The life story and theological writings of Katharina Schütz Zell (1498-1562) present an unusually full picture of an urban lay woman in the Protestant Reformation.
The daughter of an established artisan in the free imperial city of Strasbourg, Katharina Schütz married the reformer Matthew Zell and became a partner in one of the first Protestant ‘clergy couples’. More than a pioneer pastor’s wife, Schütz Zell carried out a lifelong ministry of teaching, writing, and speaking out, as well as the charitable work and hospitality traditionally expected of a woman.
Part one of Volume 1 paints Schütz Zell’s biography in the context of her age, part two explores the main features of her biblical theology and literary activity, giving particular attention to Schütz Zell’s convictions about the ministries of women and laity.
Volume 2 provides access for the first time to the literary corpus of an outstanding lay leader of the early Protestant Reformation, one of the most articulate women authors of her age.
An educated Strasbourg craftswoman and pastor’s wife, Katharina Schütz Zell wrote German fluently.
Her works, some published in her lifetime, others preserved only in manuscript, are remarkable for their time-span (1524-1558) and the range of genres: from devotional, educational, and pastoral text to sermonic literature and theological polemic.
Schütz Zell’s writings reveal a lively mind, considerable Biblical knowledge, and unusual historical gifts. Her practically unknown autograph letter to Caspar Schwenckfeld is particularly important for the new light it sheds on confessionalization in the 1550’s and one woman’s friendly but sturdy intellectual independence.
Elsie Anne McKee, Ph.D. (1982), Princeton Theological Seminary, is (Archibald Alexander) Professor of Reformation Studies and the History of Worship there. A Reformation historian, her books include
John Calvin on the Diaconate and Liturgical Almsgiving (Droz, 1984), and
Elders and the Plural Ministry (Droz, 1988).

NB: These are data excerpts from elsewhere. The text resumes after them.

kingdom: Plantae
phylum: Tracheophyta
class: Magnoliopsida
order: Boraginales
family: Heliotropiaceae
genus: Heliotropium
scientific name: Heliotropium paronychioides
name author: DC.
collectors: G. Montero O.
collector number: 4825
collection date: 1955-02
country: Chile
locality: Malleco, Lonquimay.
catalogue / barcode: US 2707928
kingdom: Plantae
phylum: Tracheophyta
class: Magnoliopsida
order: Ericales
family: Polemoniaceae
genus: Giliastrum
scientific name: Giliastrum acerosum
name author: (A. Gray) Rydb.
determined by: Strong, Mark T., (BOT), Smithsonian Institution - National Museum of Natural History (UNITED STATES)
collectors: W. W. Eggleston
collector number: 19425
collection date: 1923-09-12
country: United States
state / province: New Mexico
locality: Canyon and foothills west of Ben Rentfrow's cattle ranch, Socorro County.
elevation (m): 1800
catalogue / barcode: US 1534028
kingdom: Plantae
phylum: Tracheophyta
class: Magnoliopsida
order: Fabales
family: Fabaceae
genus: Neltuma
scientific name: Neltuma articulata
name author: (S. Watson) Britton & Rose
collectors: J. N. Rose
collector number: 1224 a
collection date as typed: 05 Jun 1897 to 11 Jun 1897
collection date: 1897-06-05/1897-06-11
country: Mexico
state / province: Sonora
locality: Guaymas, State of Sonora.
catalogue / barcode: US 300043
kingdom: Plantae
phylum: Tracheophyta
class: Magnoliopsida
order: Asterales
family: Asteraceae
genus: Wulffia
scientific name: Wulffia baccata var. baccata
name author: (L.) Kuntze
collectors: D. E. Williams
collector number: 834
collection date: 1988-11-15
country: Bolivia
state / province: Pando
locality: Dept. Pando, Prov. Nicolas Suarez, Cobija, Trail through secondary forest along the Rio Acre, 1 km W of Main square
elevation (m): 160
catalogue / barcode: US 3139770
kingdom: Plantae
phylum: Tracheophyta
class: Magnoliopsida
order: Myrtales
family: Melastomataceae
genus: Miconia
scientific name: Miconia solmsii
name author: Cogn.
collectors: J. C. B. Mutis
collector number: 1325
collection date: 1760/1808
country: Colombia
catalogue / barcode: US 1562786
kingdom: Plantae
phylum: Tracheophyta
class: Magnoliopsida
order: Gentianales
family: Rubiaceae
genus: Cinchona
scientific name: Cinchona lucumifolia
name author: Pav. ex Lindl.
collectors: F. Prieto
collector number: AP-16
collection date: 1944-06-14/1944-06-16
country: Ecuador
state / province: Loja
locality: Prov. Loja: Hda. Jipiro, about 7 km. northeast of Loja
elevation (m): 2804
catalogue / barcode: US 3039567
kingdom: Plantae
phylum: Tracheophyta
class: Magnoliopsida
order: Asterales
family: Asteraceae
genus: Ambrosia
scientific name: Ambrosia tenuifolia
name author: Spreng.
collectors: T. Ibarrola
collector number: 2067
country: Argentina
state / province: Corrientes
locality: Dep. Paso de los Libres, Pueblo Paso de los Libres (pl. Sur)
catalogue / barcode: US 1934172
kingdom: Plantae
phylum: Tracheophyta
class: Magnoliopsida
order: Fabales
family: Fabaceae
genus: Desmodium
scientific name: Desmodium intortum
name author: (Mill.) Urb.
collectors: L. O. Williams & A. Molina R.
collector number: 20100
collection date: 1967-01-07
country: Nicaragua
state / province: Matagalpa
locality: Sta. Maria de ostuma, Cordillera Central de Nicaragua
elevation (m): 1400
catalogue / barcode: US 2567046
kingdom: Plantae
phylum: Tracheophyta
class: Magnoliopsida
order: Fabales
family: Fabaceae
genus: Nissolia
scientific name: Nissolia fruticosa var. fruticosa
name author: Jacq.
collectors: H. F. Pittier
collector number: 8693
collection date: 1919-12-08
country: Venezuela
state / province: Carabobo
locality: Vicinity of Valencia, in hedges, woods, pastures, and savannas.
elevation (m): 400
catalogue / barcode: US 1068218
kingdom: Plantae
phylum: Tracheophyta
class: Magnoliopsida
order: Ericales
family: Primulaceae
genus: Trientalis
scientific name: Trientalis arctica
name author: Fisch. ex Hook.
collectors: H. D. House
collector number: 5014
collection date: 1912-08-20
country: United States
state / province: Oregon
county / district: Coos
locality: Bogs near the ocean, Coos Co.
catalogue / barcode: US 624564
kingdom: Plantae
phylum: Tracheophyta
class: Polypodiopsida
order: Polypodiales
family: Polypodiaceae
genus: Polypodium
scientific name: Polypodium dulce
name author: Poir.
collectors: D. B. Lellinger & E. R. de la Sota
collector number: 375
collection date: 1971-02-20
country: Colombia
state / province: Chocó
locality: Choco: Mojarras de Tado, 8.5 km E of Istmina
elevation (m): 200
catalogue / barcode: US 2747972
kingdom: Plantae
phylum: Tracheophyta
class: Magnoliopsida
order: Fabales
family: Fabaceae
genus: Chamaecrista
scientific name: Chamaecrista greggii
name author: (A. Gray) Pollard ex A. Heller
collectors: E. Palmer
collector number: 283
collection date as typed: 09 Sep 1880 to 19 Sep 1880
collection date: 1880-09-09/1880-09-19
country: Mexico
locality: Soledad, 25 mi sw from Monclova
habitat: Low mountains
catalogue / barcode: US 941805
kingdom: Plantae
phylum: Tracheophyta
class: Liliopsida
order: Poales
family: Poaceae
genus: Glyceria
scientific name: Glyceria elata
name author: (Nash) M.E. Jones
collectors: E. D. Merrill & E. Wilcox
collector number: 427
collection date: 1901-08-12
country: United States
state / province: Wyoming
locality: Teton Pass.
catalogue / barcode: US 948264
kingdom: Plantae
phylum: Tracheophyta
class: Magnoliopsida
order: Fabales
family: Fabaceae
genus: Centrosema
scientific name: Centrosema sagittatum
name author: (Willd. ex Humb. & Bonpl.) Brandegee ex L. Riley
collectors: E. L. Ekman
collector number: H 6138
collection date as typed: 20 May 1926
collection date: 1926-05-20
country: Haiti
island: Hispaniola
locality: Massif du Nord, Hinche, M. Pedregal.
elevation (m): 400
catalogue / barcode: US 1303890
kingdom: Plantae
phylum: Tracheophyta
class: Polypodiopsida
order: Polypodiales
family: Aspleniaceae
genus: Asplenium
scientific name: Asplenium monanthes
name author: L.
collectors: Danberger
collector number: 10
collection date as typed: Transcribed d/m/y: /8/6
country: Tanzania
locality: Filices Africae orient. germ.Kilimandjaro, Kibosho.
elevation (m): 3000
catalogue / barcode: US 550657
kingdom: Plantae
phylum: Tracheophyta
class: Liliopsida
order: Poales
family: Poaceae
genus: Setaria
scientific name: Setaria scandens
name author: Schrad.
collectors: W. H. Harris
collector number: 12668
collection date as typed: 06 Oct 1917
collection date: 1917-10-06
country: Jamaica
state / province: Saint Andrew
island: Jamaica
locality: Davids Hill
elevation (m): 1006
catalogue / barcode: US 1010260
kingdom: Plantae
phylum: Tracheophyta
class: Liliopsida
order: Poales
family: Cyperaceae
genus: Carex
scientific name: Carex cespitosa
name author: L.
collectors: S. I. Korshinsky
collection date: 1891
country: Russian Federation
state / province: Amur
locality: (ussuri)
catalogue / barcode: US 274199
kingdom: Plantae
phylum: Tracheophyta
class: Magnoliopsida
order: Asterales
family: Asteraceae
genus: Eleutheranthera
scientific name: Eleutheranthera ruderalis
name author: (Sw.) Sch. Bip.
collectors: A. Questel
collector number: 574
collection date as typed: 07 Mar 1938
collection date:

This is the magisterial life of Katharina Schütz Zell that we who have been waiting for it were confident it would be. The author's mastery of the sources, meticulous attention to detail, and critical and intuitive if rapt scutiny of the extraordinary woman who is her subject inform every page.' Susan C. Karant-Nunn,
Journal of Ecclesiastical History, 2001. '
This work provides an in-depth, scholarly, and eminently readable account of a laywoman who was one of the best-known women advocates of the Reformation in her own day.' Karin Maag,
Calvin Theological Journal. '
...zwei umfangreiche Bände über die Straßburger Laientheologin Katharina Zell (1498-1562) vorgelegt, die zu den bedeutendsten neueren Publikationen aus der Reformationsgeschichte gerechnet werden können.'. Martin H. Jung,
Blätter fur Württ. Kirchengeschichte, 2001. '
The appearance of these volumes is a cause for celebration among students of the Reformation; a gifted historian has turned her attention to the work of a significant but long-neglected reformer….by a thorough, readable presentation of Schütz Zell's biography and theology and in a brilliant edition of virtually the entire corpus of her extant writings, McKee has altered the parameters of Reformation studies.' John L. Farthing,
Religious Studies Review, 2001.
All those interested in Christian history, especially Reformation history and theology, women's studies, social history and popular culture, the history of religious toleration, and early modern German language.